Nevertheless, our studies demonstrate that in vivo treatment with anti-B7-H1 blocking Ab can restore effective antiviral intra-hepatic T cell responses in core(+) mice. Importantly, blockade of this pathway enhances viral clearance by releasing HCV core-mediated immune suppression. At this point, it is not clear if the increased numbers of virus-specific T cells observed in the B7-H1 blockade group is due to decreased deletion of activated T cells in the liver. We have shown thus far that the proliferation marker Ki67 is expressed at higher levels in core(+) mice that received anti-B7-H1 blocking Ab.

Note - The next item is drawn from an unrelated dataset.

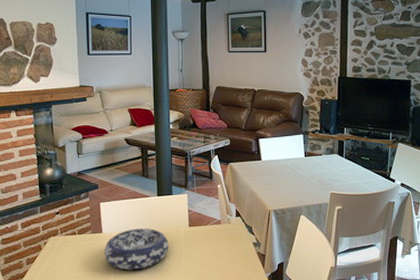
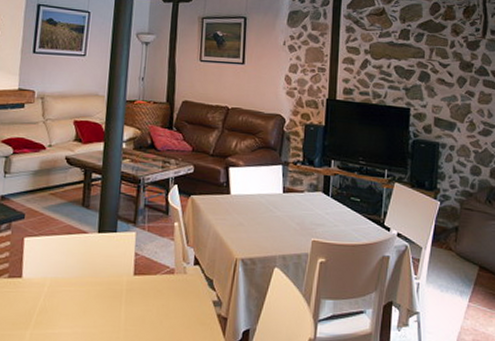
decorative bowl: present [103,228,169,270] -> none [20,274,106,331]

Importantly, we have also observed a decreased TUNEL-positive signal in the livers of core(+) mice treated with B7-H1 blockade (J. R. Lukens, unpublished observations). These results suggest that the observed increase in the frequency of βgal-specific T cells in the anti-B7-H1 treatment group is due to both decreased deletion of CD8+ T cells and enhanced proliferation of virus-specific CD8+ T cells. Interestingly, blockade of the PD-1 pathway might affect the ability of activated CD8+ T cells to infiltrate into the lobular region where virus-infected hepatocytes reside. Furthermore, anti-B7-H1 blockade treatment may be a potential therapeutic treatment strategy to treat chronic HCV patients. The HCV core transgenic model described in this report will be useful for testing the efficacy of therapeutic agents to restore antiviral CD8+ T cell activity as well as their effector function on viral clearance.

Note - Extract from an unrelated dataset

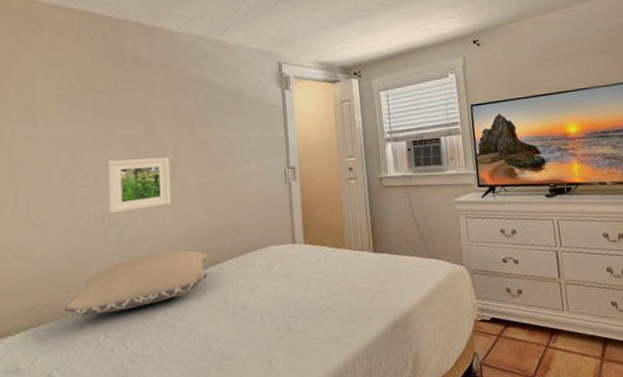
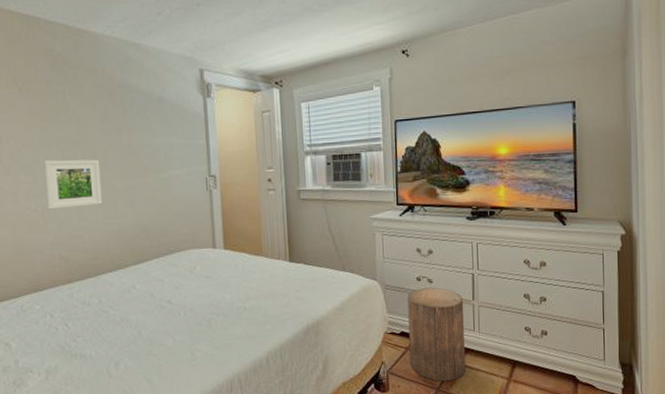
pillow: present [65,250,209,316] -> none [16,247,137,298]
stool: none [495,268,559,369] -> present [407,287,465,381]

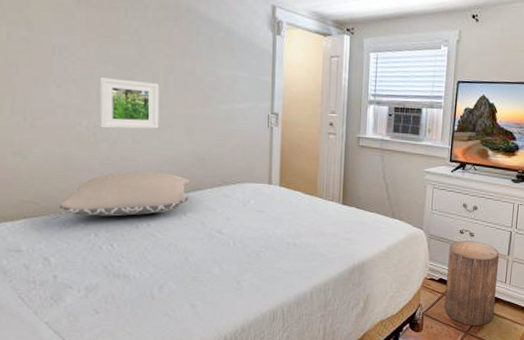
pillow: none [16,247,137,298] -> present [59,171,191,217]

In summary, we report that the expression of HCV core in the liver compartment of mice impairs adenovirus clearance and CD8+ T cell responses. The suppressed CD8+ effector T cell responses observed in core(+) mice coincides with an elevated expression of PD-1 by virus-specific CD8+ T cells and B7-H1 by liver DCs. Importantly, blockade of the PD-1/B7-H1 inhibitory pathway rescues viral clearance, CD8+ T cell effector cytokine production, and granzyme B expression in core(+) mice. These findings implicate a potential therapeutic strategy to manipulate the PD-1/B7-H1-negative signaling pathway to restore effector T cell responses in chronic HCV patients.